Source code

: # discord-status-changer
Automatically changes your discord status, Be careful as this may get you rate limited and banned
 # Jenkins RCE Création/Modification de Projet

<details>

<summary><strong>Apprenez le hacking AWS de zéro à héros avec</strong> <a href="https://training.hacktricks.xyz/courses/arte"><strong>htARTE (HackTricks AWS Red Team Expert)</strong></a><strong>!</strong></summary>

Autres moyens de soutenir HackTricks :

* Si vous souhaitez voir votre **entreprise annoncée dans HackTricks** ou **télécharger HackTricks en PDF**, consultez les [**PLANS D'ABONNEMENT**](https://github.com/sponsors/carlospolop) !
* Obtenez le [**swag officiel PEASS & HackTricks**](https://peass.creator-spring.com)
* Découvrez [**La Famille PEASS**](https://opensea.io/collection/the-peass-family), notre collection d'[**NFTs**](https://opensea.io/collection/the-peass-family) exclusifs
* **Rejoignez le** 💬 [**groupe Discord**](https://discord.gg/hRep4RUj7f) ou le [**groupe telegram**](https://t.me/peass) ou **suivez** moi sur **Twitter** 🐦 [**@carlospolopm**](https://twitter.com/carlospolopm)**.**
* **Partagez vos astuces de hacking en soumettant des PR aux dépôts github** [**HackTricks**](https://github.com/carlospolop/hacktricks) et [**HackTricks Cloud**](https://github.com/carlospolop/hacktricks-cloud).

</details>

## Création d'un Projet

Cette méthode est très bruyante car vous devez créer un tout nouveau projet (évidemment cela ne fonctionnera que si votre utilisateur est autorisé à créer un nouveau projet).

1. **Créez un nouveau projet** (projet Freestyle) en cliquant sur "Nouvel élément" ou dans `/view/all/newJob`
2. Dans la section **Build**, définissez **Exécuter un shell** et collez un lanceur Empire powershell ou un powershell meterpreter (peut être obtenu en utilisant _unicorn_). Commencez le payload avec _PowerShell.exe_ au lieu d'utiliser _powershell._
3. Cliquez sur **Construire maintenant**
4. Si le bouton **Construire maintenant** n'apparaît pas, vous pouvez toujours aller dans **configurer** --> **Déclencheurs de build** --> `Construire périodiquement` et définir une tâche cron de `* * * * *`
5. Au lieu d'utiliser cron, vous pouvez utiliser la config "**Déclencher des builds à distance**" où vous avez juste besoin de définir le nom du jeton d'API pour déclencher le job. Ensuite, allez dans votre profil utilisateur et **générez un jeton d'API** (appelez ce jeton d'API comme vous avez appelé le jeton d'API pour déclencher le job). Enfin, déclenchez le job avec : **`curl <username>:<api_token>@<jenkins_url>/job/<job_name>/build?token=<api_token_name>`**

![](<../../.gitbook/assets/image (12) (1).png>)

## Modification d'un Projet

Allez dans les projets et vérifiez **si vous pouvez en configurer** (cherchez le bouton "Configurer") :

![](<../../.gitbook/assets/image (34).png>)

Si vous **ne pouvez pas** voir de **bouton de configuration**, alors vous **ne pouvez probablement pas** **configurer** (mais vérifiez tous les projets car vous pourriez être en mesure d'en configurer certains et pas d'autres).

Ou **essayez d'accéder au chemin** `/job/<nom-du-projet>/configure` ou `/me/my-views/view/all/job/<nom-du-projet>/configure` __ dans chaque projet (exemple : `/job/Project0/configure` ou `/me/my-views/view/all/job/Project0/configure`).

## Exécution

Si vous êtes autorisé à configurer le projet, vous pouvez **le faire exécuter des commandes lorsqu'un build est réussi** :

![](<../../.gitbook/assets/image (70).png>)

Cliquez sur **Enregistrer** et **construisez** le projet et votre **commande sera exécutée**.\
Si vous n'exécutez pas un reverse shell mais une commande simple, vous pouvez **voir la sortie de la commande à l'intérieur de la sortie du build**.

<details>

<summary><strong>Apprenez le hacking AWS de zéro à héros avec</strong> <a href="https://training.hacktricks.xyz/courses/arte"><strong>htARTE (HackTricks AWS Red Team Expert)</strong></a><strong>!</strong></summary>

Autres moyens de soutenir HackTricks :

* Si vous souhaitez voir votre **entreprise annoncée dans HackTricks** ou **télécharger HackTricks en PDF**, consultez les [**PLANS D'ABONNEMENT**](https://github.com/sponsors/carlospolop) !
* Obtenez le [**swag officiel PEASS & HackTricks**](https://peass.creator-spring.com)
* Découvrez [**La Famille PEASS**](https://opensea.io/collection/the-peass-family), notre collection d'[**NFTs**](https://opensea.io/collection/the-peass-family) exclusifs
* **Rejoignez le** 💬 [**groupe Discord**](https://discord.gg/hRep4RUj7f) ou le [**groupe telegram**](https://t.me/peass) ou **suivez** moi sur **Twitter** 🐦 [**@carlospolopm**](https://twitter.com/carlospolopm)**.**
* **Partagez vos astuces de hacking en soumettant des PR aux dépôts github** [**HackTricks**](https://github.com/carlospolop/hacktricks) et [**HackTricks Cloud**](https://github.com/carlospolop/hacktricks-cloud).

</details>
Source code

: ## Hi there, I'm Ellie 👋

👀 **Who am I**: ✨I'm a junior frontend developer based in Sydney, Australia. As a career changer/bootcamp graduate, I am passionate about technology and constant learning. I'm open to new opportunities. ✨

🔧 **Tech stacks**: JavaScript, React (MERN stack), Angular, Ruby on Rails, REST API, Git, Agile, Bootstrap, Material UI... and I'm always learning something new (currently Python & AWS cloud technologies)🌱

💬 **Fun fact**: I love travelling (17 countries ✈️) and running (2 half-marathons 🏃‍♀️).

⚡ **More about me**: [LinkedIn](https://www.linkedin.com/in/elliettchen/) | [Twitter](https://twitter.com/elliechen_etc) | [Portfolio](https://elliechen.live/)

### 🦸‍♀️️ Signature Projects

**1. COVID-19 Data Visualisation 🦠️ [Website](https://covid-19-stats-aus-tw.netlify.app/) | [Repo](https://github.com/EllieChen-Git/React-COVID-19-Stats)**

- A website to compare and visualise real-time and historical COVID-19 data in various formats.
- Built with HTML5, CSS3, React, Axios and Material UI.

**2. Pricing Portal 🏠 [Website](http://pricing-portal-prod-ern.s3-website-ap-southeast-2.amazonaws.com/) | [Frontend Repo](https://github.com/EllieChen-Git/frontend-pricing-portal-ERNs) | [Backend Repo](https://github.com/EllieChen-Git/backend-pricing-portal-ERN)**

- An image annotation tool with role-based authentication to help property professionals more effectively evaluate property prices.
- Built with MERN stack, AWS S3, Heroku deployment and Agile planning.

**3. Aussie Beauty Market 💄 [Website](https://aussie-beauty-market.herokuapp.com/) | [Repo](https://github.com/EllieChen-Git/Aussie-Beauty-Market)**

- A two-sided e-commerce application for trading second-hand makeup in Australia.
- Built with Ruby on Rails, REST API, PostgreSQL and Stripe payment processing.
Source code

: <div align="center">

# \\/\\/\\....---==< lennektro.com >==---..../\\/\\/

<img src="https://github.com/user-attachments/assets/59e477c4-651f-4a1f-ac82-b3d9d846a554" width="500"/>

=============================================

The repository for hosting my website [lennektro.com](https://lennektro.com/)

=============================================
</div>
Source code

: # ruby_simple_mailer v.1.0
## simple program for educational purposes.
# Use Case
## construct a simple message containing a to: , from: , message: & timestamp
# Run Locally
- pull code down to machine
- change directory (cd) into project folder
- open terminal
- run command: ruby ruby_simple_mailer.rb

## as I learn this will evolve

========================================================================

▶ **TASK DETAILS**: Show the lines in the entries above that include the string "about".

▶ **OUTPUT**:
👀 **Who am I**: ✨I'm a junior frontend developer based in Sydney, Australia. As a career changer/bootcamp graduate, I am passionate about technology and constant learning. I'm open to new opportunities. ✨
⚡ **More about me**: [LinkedIn](https://www.linkedin.com/in/elliettchen/) | [Twitter](https://twitter.com/elliechen_etc) | [Portfolio](https://elliechen.live/)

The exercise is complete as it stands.